I also keep trying GPT, which is quite solid. Very fast, great at debugging. But its code is often overly clever and hurts my brain.

(Maybe fixable with prompting. I tried and it helped the Chinese ones a bit. Just tell them do be elegant, like in the old image AI days "+good -bad"!)

For now I do still need my human brain to actually be able to make sense of the stuff, and Claude is the only one that consistently meets that requirement.

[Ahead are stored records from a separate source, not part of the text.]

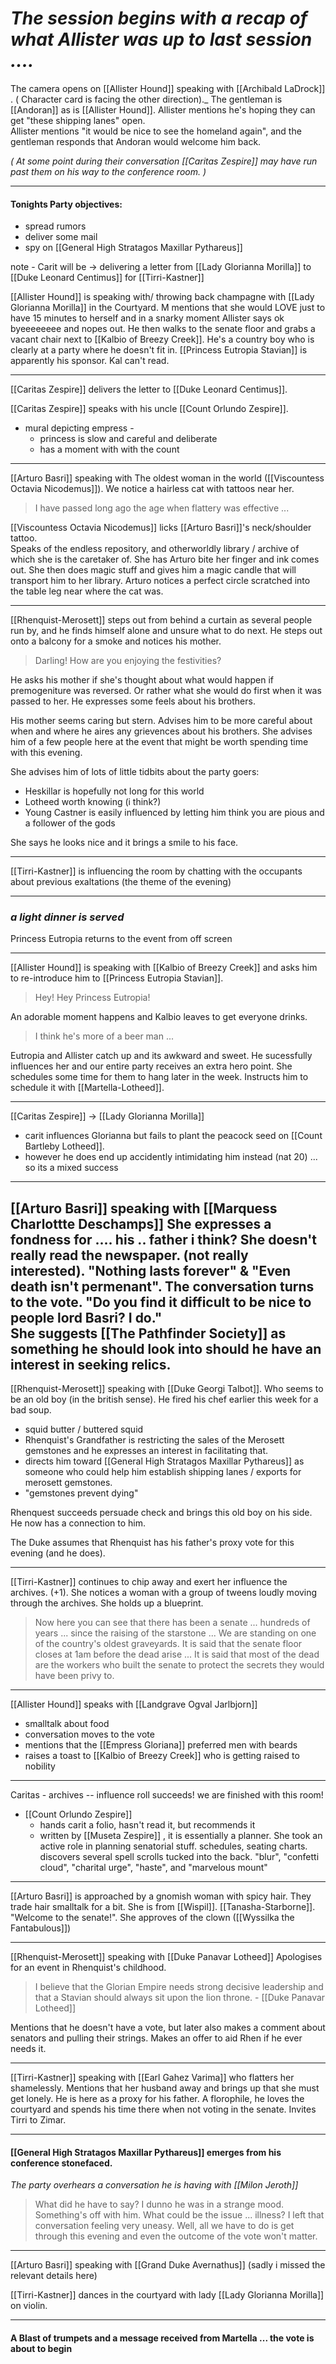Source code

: 
# _The session begins with a recap of what Allister was up to last session ...._

The camera opens on [[Allister Hound]] speaking with  [[Archibald LaDrock]] .  ( Character card is facing the other direction)._ The gentleman is [[Andoran]] as is [[Allister Hound]].  Allister mentions he's hoping they can get "these shipping lanes" open.  
Allister mentions "it would be nice to see the homeland again", and the gentleman responds that Andoran would welcome him back.

_( At some point during their conversation [[Caritas Zespire]] may have run past them on his way to the conference room. )_

---
#### Tonights Party objectives:
- spread rumors
- deliver some mail
- spy on [[General High Stratagos Maxillar Pythareus]]

note - Carit will be -> delivering a letter from [[Lady Glorianna Morilla]] to [[Duke Leonard Centimus]] for [[Tirri-Kastner]]

[[Allister Hound]] is speaking with/ throwing back champagne with [[Lady Glorianna Morilla]] in the Courtyard.  M mentions that she would LOVE just to have 15 minutes to herself and in a snarky moment Allister says ok byeeeeeeee and nopes out.  He then walks to the senate floor and grabs a vacant chair next to [[Kalbio of Breezy Creek]].  He's a country boy who is clearly at a party where he doesn't fit in.  [[Princess Eutropia Stavian]] is apparently his sponsor.  Kal can't read.  

---

[[Caritas Zespire]] delivers the letter to [[Duke Leonard Centimus]].

[[Caritas Zespire]] speaks with his uncle [[Count Orlundo Zespire]].
- mural depicting empress - 
	- princess is slow and careful and deliberate 
	- has a moment with with the count

---

[[Arturo Basri]] speaking with The oldest woman in the world ([[Viscountess Octavia Nicodemus]]).  We notice a hairless cat with tattoos near her. 

> I have passed long ago the age when flattery was effective ...

[[Viscountess Octavia Nicodemus]] licks [[Arturo Basri]]'s neck/shoulder tattoo.  
Speaks of the endless repository, and otherworldly library / archive of which she is the caretaker of.  She has Arturo bite her finger and ink comes out.  She then does magic stuff and gives him a magic candle that will transport him to her library.  Arturo notices a perfect circle scratched into the table leg near where the cat was.

---

[[Rhenquist-Merosett]] steps out from behind a curtain as several people run by, and he finds himself alone and unsure what to do next.  He steps out onto a balcony for a smoke and notices his mother.

> Darling!  How are you enjoying the festivities?

He asks his mother if she's thought about what would happen if premogeniture was reversed.  Or rather what she would do first when it was passed to her.  He expresses some feels about his brothers.

His mother seems caring but stern. Advises him to be more careful about when and where he aires any grievences about his brothers.  She advises him of a few people here at the event that might be worth spending time with this evening. 

She advises him of lots of little tidbits about the party goers:
- Heskillar is hopefully not long for this world
- Lotheed worth knowing (i think?)
- Young Castner is easily influenced by letting him think you are pious and a follower of the gods

She says he looks nice and it brings a smile to his face.

---

[[Tirri-Kastner]] is influencing the room by chatting with the occupants about previous exaltations (the theme of the evening)

---

### _a light dinner is served_
Princess Eutropia returns to the event from off screen

---

[[Allister Hound]] is speaking with [[Kalbio of Breezy Creek]] and asks him to re-introduce him to [[Princess Eutropia Stavian]].  

> Hey!  Hey Princess Eutropia!

An adorable moment happens and Kalbio leaves to get everyone drinks.

> I think he's more of a beer man ...

Eutropia and Allister catch up and its awkward and sweet.  He sucessfully influences her and our entire party receives an extra hero point.  She schedules some time for them to hang later in the week.  Instructs him to schedule it with [[Martella-Lotheed]].

---

[[Caritas Zespire]] -> [[Lady Glorianna Morilla]] 
- carit influences Glorianna but fails to plant the peacock seed on [[Count Bartleby Lotheed]].
- however he does end up accidently intimidating him instead (nat 20) ... so its a mixed success

---
[[Arturo Basri]] speaking with [[Marquess Charlottte Deschamps]]
She expresses a fondness for .... his .. father i think?  She doesn't really read the newspaper. (not really interested).  "Nothing lasts forever" & "Even death isn't permenant". The conversation turns to the vote.  "Do you find it difficult to be nice to people lord Basri?  I do."  
She suggests [[The Pathfinder Society]] as something he should look into should he have an interest in seeking relics.
---

[[Rhenquist-Merosett]] speaking with [[Duke Georgi Talbot]].  Who seems to be an old boy (in the british sense).  He fired his chef earlier this week for a bad soup.  
- squid butter / buttered squid
- Rhenquist's Grandfather is restricting the sales of the Merosett gemstones and he expresses an interest in facilitating that.
- directs him toward [[General High Stratagos Maxillar Pythareus]] as someone who could help him establish shipping lanes / exports for merosett gemstones.
- "gemstones prevent dying"

Rhenquest succeeds persuade check and brings this old boy on his side.  He now has a connection to him.

The Duke assumes that Rhenquist has his father's proxy vote for this evening (and he does).

--- 

[[Tirri-Kastner]] continues to chip away and exert her influence the archives. (+1).  She notices a woman with a group of tweens loudly moving through the archives.  She holds up a blueprint.

> Now here you can see that there has been a senate ... hundreds of years ... since the raising of the starstone ... We are standing on one of the country's oldest graveyards.  It is said that the senate floor closes at 1am before the dead arise ...  It is said that most of the dead are the workers who built the senate to protect the secrets they would have been privy to.

---

[[Allister Hound]] speaks with [[Landgrave Ogval Jarlbjorn]]
- smalltalk about food
- conversation moves to the vote
- mentions that the [[Empress Gloriana]] preferred men with beards
- raises a toast to [[Kalbio of Breezy Creek]] who is getting raised to nobility


---

Caritas - archives -- influence roll succeeds!  we are finished with this room!
- [[Count Orlundo Zespire]]
	- hands carit a folio, hasn't read it, but recommends it
	- written by [[Museta Zespire]] , it is essentially a planner.  She took an active role in planning senatorial stuff.  schedules, seating charts.  discovers several spell scrolls tucked into the back.  "blur", "confetti cloud", "charital urge", "haste", and "marvelous mount"
---
[[Arturo Basri]] is approached by a gnomish woman with spicy hair.  They trade hair smalltalk for a bit.  She is from [[Wispil]].  [[Tanasha-Starborne]].  "Welcome to the senate!".  She approves of the clown ([[Wyssilka the Fantabulous]])

---
[[Rhenquist-Merosett]] speaking with [[Duke Panavar Lotheed]]
Apologises for an event in Rhenquist's childhood.  

>I believe that the Glorian Empire needs strong decisive leadership and that a Stavian should always sit upon the lion throne. - [[Duke Panavar Lotheed]]

Mentions that he doesn't have a vote, but later also makes a comment about senators and pulling their strings.  Makes an offer to aid Rhen if he ever needs it.

---

[[Tirri-Kastner]] speaking with [[Earl Gahez Varima]] who flatters her shamelessly.  Mentions that her husband away and brings up that she must get lonely.  He is here as a proxy for his father.  A florophile, he loves the courtyard and spends his time there when not voting in the senate.  Invites Tirri to Zimar.

---

#### [[General High Stratagos Maxillar Pythareus]] emerges from his conference stonefaced.

_The party overhears a conversation he is having with [[Milon Jeroth]]_
> What did he have to say?  I dunno he was in a strange mood.  Something's off with him. What could be the issue ... illness?  I left that conversation feeling very uneasy.  Well, all we have to do is get through this evening and even the outcome of the vote won't matter.

---

[[Arturo Basri]] speaking with [[Grand Duke Avernathus]] (sadly i missed the relevant details here)

[[Tirri-Kastner]] dances in the courtyard with lady [[Lady Glorianna Morilla]] on violin.

---
#### A Blast of trumpets and a message received from Martella ... the vote is about to begin


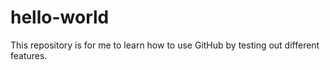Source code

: # hello-world
This repository is for me to learn how to use GitHub by testing out different features.
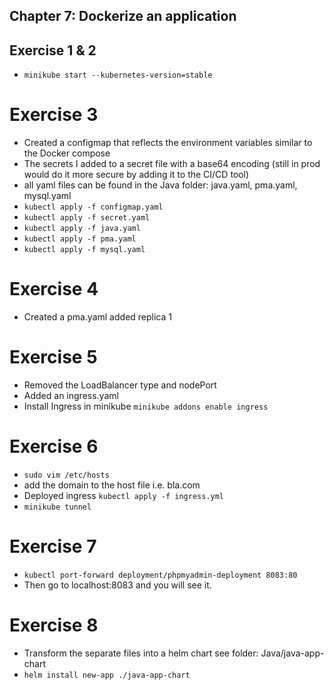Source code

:  ## Chapter 7: Dockerize an application

## Exercise 1 & 2
- `minikube start --kubernetes-version=stable`

# Exercise 3
- Created a configmap that reflects the environment variables similar to the Docker compose
- The secrets I added to a secret file with a base64 encoding (still in prod would do it more secure by adding it to the CI/CD tool)
- all yaml files can be found in the Java folder: java.yaml, pma.yaml, mysql.yaml 
- `kubectl apply -f configmap.yaml`
- `kubectl apply -f secret.yaml`
- `kubectl apply -f java.yaml`
- `kubectl apply -f pma.yaml`
- `kubectl apply -f mysql.yaml`

# Exercise 4 
- Created a pma.yaml added replica 1

# Exercise 5
- Removed the LoadBalancer type and nodePort
- Added an ingress.yaml
- Install Ingress in minikube `minikube addons enable ingress`

# Exercise 6
- `sudo vim /etc/hosts`
- add the domain to the host file i.e. bla.com
- Deployed ingress `kubectl apply -f ingress.yml` 
- `minikube tunnel` 

# Exercise 7
- `kubectl port-forward deployment/phpmyadmin-deployment 8083:80`
- Then go to localhost:8083 and you will see it. 

# Exercise 8
- Transform the separate files into a helm chart see folder: Java/java-app-chart
- `helm install new-app ./java-app-chart`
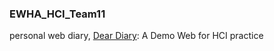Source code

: ### EWHA_HCI_Team11

personal web diary, [Dear Diary](https://yudabin.github.io/EWHA_HCI_Team11/src/home.html): A Demo Web for HCI practice
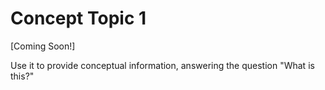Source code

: # Concept Topic 1

[Coming Soon!]

Use it to provide conceptual information, answering the question "What is this?"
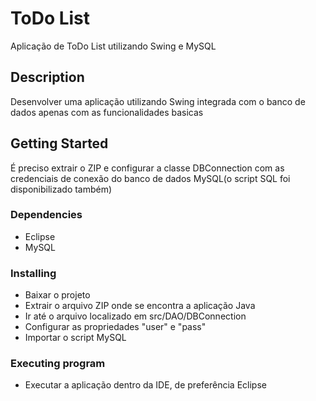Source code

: # ToDo List

Aplicação de ToDo List utilizando Swing e MySQL

## Description

Desenvolver uma aplicação utilizando Swing integrada com o banco de dados apenas com as funcionalidades basicas

## Getting Started

É preciso extrair o ZIP e configurar a classe DBConnection com as credenciais de conexão do banco de dados MySQL(o script SQL foi disponibilizado também)

### Dependencies

- Eclipse
- MySQL

### Installing

- Baixar o projeto
- Extrair o arquivo ZIP onde se encontra a aplicação Java
- Ir até o arquivo localizado em src/DAO/DBConnection
- Configurar as propriedades "user" e "pass"
- Importar o script MySQL

### Executing program

- Executar a aplicação dentro da IDE, de preferência Eclipse
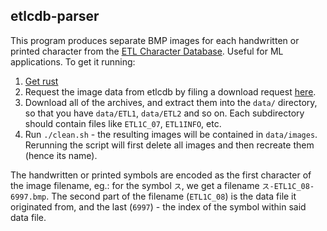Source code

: <h2> etlcdb-parser </h2>

This program produces separate BMP images for each handwritten or printed character from the [ETL Character Database](http://etlcdb.db.aist.go.jp/). Useful for ML applications. To get it running:

1. [Get rust](https://www.rust-lang.org/tools/install)
2. Request the image data from etlcdb by filing a download request [here](http://etlcdb.db.aist.go.jp/download-request).
3. Download all of the archives, and extract them into the `data/` directory, so that you have `data/ETL1`, `data/ETL2` and so on. Each subdirectory should contain files like `ETL1C_07`, `ETL1INFO`, etc.
4. Run `./clean.sh` - the resulting images will be contained in `data/images`. Rerunning the script will first delete all images and then recreate them (hence its name).

The handwritten or printed symbols are encoded as the first character of the image filename, eg.: for the symbol `ス`, we get a filename `ス-ETL1C_08-6997.bmp`. The second part of the filename (`ETL1C_08`) is the data file it originated from, and the last (`6997`) - the index of the symbol within said data file.
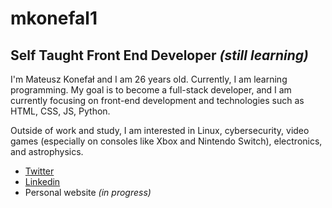 # mkonefal1
## Self Taught Front End Developer _(still learning)_

I'm Mateusz Konefał and I am 26 years old. Currently, I am learning programming. My goal is to become a full-stack developer, and I am currently focusing on front-end development and technologies such as HTML, CSS, JS, Python. 

Outside of work and study, I am interested in Linux, cybersecurity, video games (especially on consoles like Xbox and Nintendo Switch), electronics, and astrophysics.

- [Twitter](https://twitter.com/mkonefal1)
- [Linkedin](https://www.linkedin.com/in/mateusz-konefa%C5%82-943954121/)
- Personal website _(in progress)_
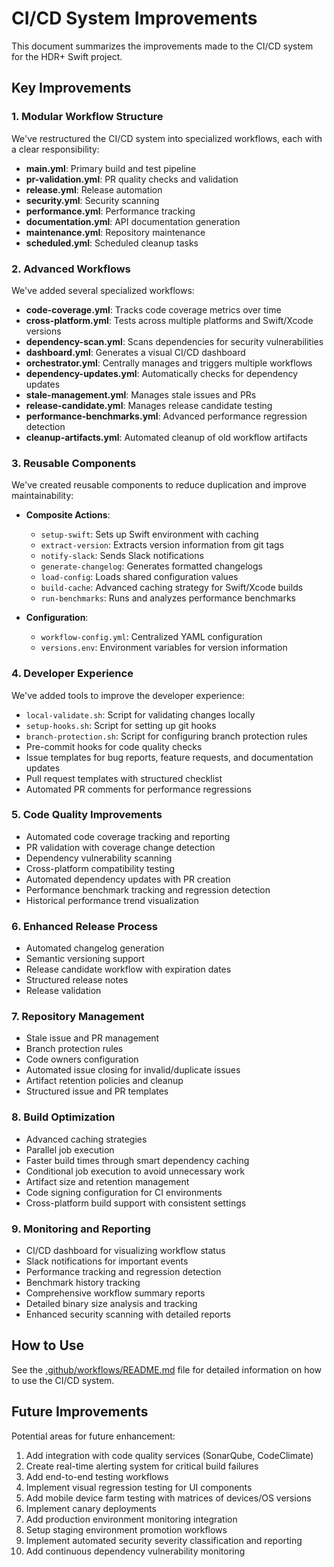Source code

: # CI/CD System Improvements

This document summarizes the improvements made to the CI/CD system for the HDR+ Swift project.

## Key Improvements

### 1. Modular Workflow Structure

We've restructured the CI/CD system into specialized workflows, each with a clear responsibility:

- **main.yml**: Primary build and test pipeline
- **pr-validation.yml**: PR quality checks and validation
- **release.yml**: Release automation
- **security.yml**: Security scanning
- **performance.yml**: Performance tracking
- **documentation.yml**: API documentation generation
- **maintenance.yml**: Repository maintenance
- **scheduled.yml**: Scheduled cleanup tasks

### 2. Advanced Workflows

We've added several specialized workflows:

- **code-coverage.yml**: Tracks code coverage metrics over time
- **cross-platform.yml**: Tests across multiple platforms and Swift/Xcode versions
- **dependency-scan.yml**: Scans dependencies for security vulnerabilities
- **dashboard.yml**: Generates a visual CI/CD dashboard
- **orchestrator.yml**: Centrally manages and triggers multiple workflows
- **dependency-updates.yml**: Automatically checks for dependency updates
- **stale-management.yml**: Manages stale issues and PRs
- **release-candidate.yml**: Manages release candidate testing
- **performance-benchmarks.yml**: Advanced performance regression detection
- **cleanup-artifacts.yml**: Automated cleanup of old workflow artifacts

### 3. Reusable Components

We've created reusable components to reduce duplication and improve maintainability:

- **Composite Actions**:
  - `setup-swift`: Sets up Swift environment with caching
  - `extract-version`: Extracts version information from git tags
  - `notify-slack`: Sends Slack notifications
  - `generate-changelog`: Generates formatted changelogs
  - `load-config`: Loads shared configuration values
  - `build-cache`: Advanced caching strategy for Swift/Xcode builds
  - `run-benchmarks`: Runs and analyzes performance benchmarks

- **Configuration**:
  - `workflow-config.yml`: Centralized YAML configuration
  - `versions.env`: Environment variables for version information

### 4. Developer Experience

We've added tools to improve the developer experience:

- `local-validate.sh`: Script for validating changes locally
- `setup-hooks.sh`: Script for setting up git hooks
- `branch-protection.sh`: Script for configuring branch protection rules
- Pre-commit hooks for code quality checks
- Issue templates for bug reports, feature requests, and documentation updates
- Pull request templates with structured checklist
- Automated PR comments for performance regressions

### 5. Code Quality Improvements

- Automated code coverage tracking and reporting
- PR validation with coverage change detection
- Dependency vulnerability scanning
- Cross-platform compatibility testing
- Automated dependency updates with PR creation
- Performance benchmark tracking and regression detection
- Historical performance trend visualization

### 6. Enhanced Release Process

- Automated changelog generation
- Semantic versioning support
- Release candidate workflow with expiration dates
- Structured release notes
- Release validation

### 7. Repository Management

- Stale issue and PR management
- Branch protection rules
- Code owners configuration 
- Automated issue closing for invalid/duplicate issues
- Artifact retention policies and cleanup
- Structured issue and PR templates

### 8. Build Optimization

- Advanced caching strategies
- Parallel job execution
- Faster build times through smart dependency caching
- Conditional job execution to avoid unnecessary work
- Artifact size and retention management
- Code signing configuration for CI environments
- Cross-platform build support with consistent settings

### 9. Monitoring and Reporting

- CI/CD dashboard for visualizing workflow status
- Slack notifications for important events
- Performance tracking and regression detection
- Benchmark history tracking
- Comprehensive workflow summary reports
- Detailed binary size analysis and tracking
- Enhanced security scanning with detailed reports

## How to Use

See the [.github/workflows/README.md](.github/workflows/README.md) file for detailed information on how to use the CI/CD system.

## Future Improvements

Potential areas for future enhancement:

1. Add integration with code quality services (SonarQube, CodeClimate)
2. Create real-time alerting system for critical build failures
3. Add end-to-end testing workflows
4. Implement visual regression testing for UI components
5. Add mobile device farm testing with matrices of devices/OS versions
6. Implement canary deployments 
7. Add production environment monitoring integration
8. Setup staging environment promotion workflows
9. Implement automated security severity classification and reporting
10. Add continuous dependency vulnerability monitoring 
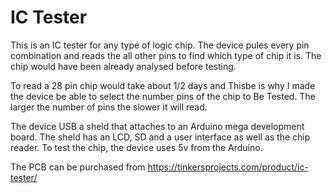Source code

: # IC Tester

This is an IC tester for any type of logic chip. The device pules every pin combination and reads the all other pins to find which type of chip it is. The chip would have been already analysed before testing.

To read a 28 pin chip would take about 1/2 days and Thisbe is why I made the device be able to select the number pins of the chip to Be Tested. The larger the number of pins the slower it will read.

The device USB a sheld that attaches to an Arduino mega development board. The sheld has an LCD, SD and a user interface as well as the chip reader. To test the chip, the device uses 5v from the Arduino.

The PCB can be purchased from https://tinkersprojects.com/product/ic-tester/
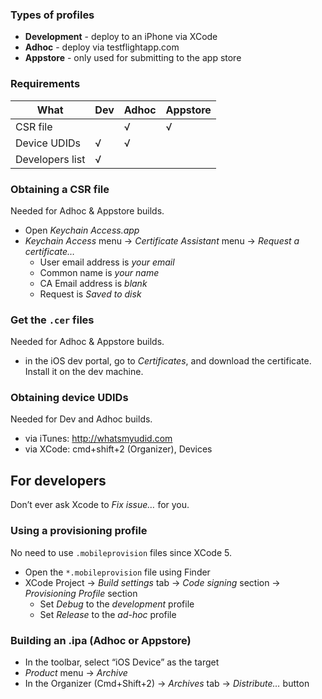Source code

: ### Types of profiles

-   **Development** - deploy to an iPhone via XCode
-   **Adhoc** - deploy via testflightapp.com
-   **Appstore** - only used for submitting to the app store

### Requirements

<table><thead><tr class="header"><th>What</th><th>Dev</th><th>Adhoc</th><th>Appstore</th></tr></thead><tbody><tr class="odd"><td>CSR file</td><td></td><td>√</td><td>√</td></tr><tr class="even"><td>Device UDIDs</td><td>√</td><td>√</td><td></td></tr><tr class="odd"><td>Developers list</td><td>√</td><td></td><td></td></tr></tbody></table>

### Obtaining a CSR file

Needed for Adhoc & Appstore builds.

-   Open *Keychain Access.app*
-   *Keychain Access* menu -&gt; *Certificate Assistant* menu -&gt; *Request a certificate…*
    -   User email address is *your email*
    -   Common name is *your name*
    -   CA Email address is *blank*
    -   Request is *Saved to disk*

### Get the `.cer` files

Needed for Adhoc & Appstore builds.

-   in the iOS dev portal, go to *Certificates*, and download the certificate.  
    Install it on the dev machine.

### Obtaining device UDIDs

Needed for Dev and Adhoc builds.

-   via iTunes: http://whatsmyudid.com
-   via XCode: cmd+shift+2 (Organizer), Devices

For developers
--------------

Don’t ever ask Xcode to *Fix issue…* for you.

### Using a provisioning profile

No need to use `.mobileprovision` files since XCode 5.

-   Open the `*.mobileprovision` file using Finder
-   XCode Project -&gt; *Build settings* tab -&gt; *Code signing* section -&gt; *Provisioning Profile* section
    -   Set *Debug* to the *development* profile
    -   Set *Release* to the *ad-hoc* profile

### Building an .ipa (Adhoc or Appstore)

-   In the toolbar, select “iOS Device” as the target
-   *Product* menu -&gt; *Archive*
-   In the Organizer (Cmd+Shift+2) -&gt; *Archives* tab -&gt; *Distribute…* button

But I am hoping that one of these days, one of the Chinese labs figures out the special sauce :)

[0] (For smallish edits, though, I am having a great time with DeepSeek Flash. Practically unlimited AI on tap! How cool is that.)

▲

scottcha 5 hours ago | parent | prev | next [-]

I use glm5.1 plus pi with a few customized skills and am very happy with it. I hadn’t touched my Claude 5x plan for a couple of weeks but opened it back up in Claude code when fable was released and did a few tasks and still was happy to return to glm/pi.

	▲	sebastianconcpt 4 hours ago \| parent [-]
		Better than Qwen3.6-35B-A3B-8bit ? When I tried glm found it way way slower (omlx as runtime)

▲

trollbridge 4 hours ago | parent | prev | next [-]

Qwen 3.6 seems to be the strongest local models, works OK on an RTX 5090 or a > 32GB Mac.

▲

polski-g 3 hours ago | parent | prev [-]

I used glm5/5.1 for 60 days. Certainly better than Sonnet 4.6, not as good as Opus or GPT.

Use DCP or Magic Context plugin in OpenCode to keep the context below 160k and you're fine.